WHAT TO WORK ON:
Count the lines of the records below that contain the string "podem", treating uppercase and lowercase as different, and reply with the number only.
[DATA FOR THIS TASK]
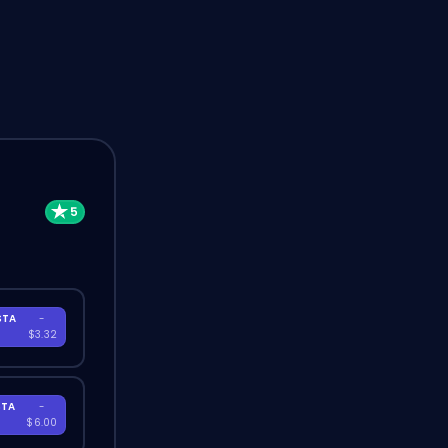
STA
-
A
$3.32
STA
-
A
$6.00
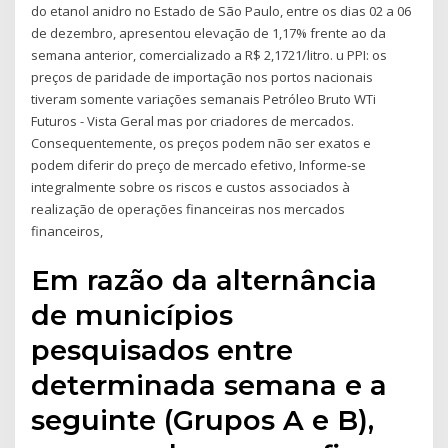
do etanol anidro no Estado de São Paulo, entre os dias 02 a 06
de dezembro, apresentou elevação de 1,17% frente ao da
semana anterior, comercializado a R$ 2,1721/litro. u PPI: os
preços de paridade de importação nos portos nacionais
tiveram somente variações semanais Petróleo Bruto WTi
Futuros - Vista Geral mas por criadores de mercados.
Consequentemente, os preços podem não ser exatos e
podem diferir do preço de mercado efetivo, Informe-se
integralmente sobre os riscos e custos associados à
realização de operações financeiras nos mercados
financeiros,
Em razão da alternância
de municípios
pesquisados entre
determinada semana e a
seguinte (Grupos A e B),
[/DATA FOR THIS TASK]
[DATA FOR THIS TASK]
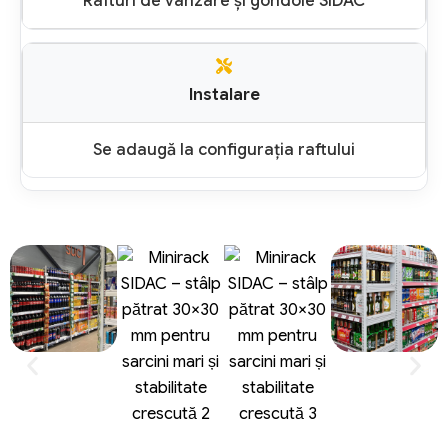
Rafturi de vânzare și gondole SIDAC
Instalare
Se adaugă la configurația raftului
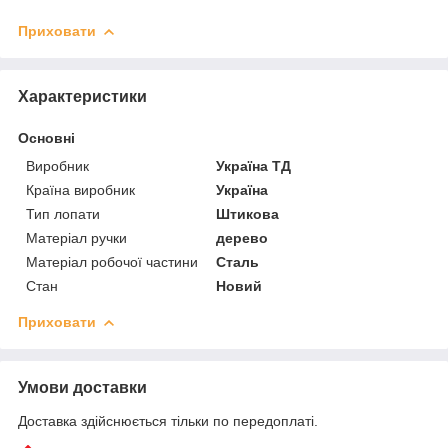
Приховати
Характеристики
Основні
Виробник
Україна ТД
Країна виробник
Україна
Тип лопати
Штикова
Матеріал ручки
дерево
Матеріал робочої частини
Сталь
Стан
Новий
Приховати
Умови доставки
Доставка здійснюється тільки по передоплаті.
[/DATA FOR THIS TASK]
[DATA FOR THIS TASK]
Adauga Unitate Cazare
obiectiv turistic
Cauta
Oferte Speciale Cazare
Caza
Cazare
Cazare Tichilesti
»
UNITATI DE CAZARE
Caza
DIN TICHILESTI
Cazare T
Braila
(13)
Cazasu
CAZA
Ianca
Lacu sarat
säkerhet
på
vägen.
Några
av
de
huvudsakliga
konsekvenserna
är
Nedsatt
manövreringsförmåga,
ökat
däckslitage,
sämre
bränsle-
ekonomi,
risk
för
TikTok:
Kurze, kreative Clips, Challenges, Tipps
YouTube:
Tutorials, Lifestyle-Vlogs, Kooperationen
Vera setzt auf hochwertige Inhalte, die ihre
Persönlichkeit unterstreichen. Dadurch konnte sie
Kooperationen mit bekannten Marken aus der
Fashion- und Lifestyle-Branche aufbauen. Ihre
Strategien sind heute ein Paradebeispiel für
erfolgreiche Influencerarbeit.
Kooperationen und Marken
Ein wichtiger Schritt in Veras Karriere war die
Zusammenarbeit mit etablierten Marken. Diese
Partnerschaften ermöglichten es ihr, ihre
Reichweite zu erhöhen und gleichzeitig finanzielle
[/DATA FOR THIS TASK]
ANSWER BELOW:
2